Your task is to copy the lines of the data below from the line holding "part: (2393, 576) -> (2462, 545), removed" through the line holding "line: (92, 584)", inclusive, exactly and with nothing added.

* [SUPPLIED INFORMATION]
# # #

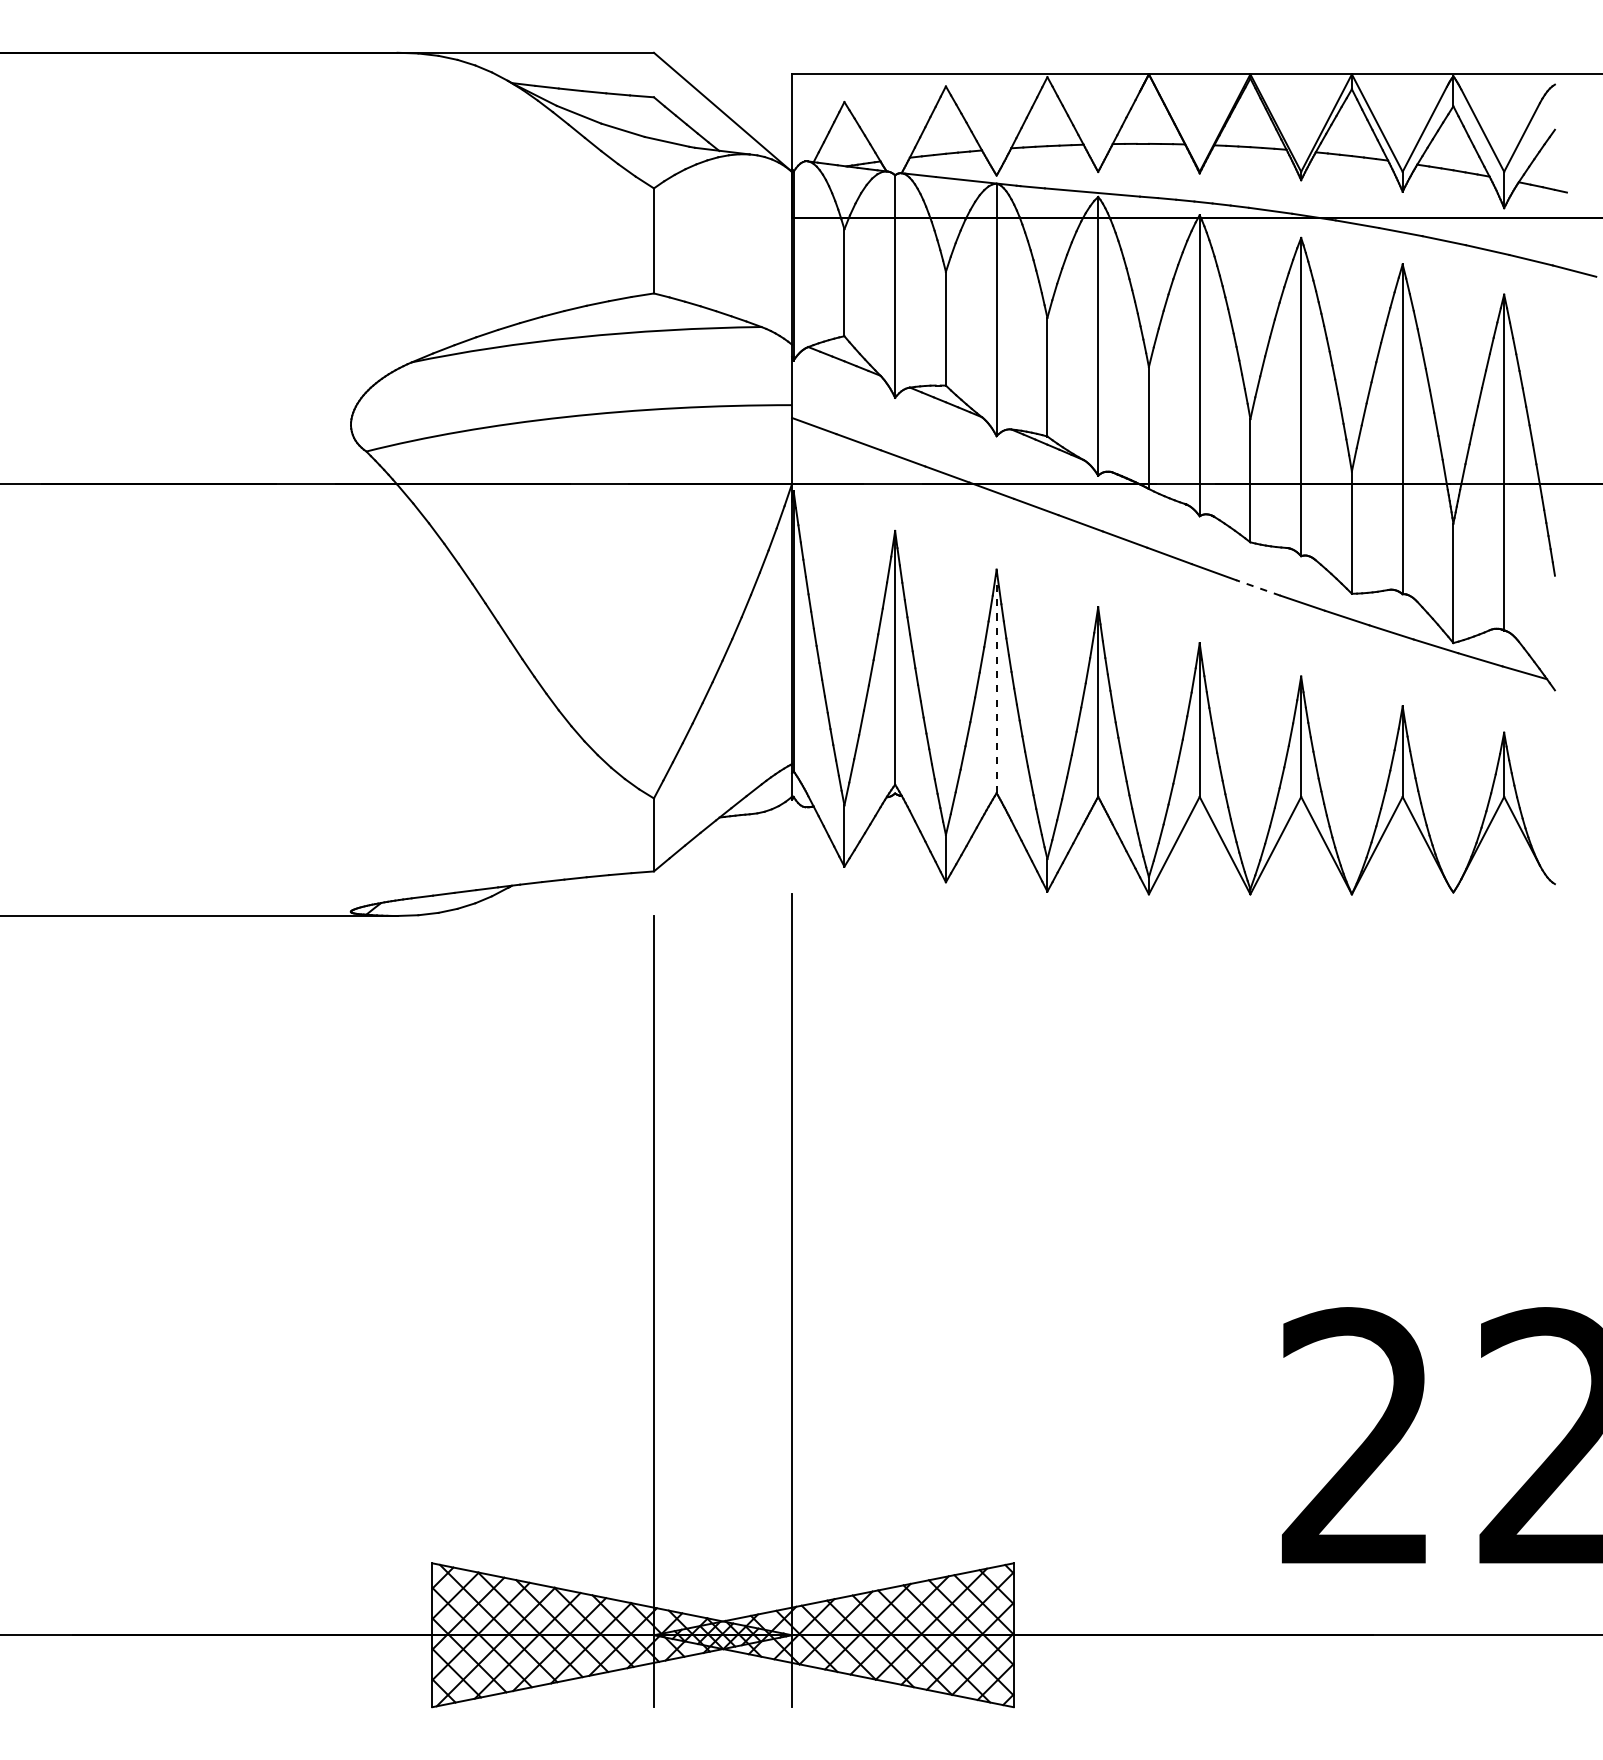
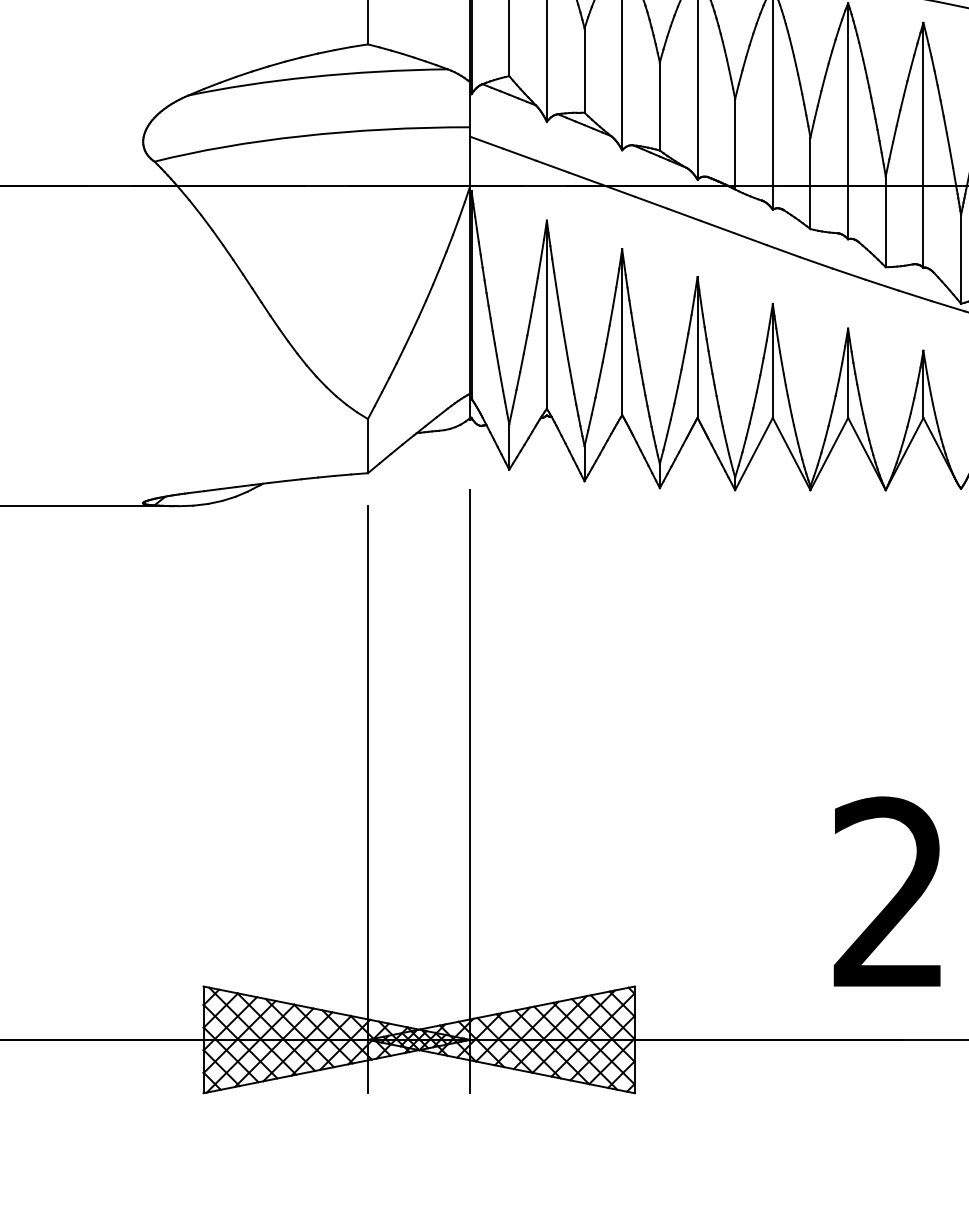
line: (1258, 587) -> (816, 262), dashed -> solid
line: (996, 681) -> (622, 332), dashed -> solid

# # #

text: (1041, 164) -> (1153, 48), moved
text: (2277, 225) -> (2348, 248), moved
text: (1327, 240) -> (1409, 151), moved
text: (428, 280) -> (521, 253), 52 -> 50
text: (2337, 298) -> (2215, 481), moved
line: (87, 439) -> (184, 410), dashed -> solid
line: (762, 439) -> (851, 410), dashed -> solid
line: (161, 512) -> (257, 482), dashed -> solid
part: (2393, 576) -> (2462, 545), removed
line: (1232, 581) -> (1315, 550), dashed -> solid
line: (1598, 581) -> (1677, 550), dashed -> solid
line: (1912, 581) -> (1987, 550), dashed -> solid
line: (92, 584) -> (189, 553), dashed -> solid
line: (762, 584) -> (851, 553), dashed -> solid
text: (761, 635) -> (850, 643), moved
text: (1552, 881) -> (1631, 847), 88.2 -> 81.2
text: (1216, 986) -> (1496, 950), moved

# # #

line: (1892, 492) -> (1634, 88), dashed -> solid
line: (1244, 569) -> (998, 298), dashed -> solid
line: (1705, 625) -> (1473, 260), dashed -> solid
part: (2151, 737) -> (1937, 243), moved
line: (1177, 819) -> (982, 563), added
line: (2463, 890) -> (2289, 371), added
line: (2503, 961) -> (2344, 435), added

# # #

* [ANSWER SECTION]
part: (2393, 576) -> (2462, 545), removed
line: (1232, 581) -> (1315, 550), dashed -> solid
line: (1598, 581) -> (1677, 550), dashed -> solid
line: (1912, 581) -> (1987, 550), dashed -> solid
line: (92, 584) -> (189, 553), dashed -> solid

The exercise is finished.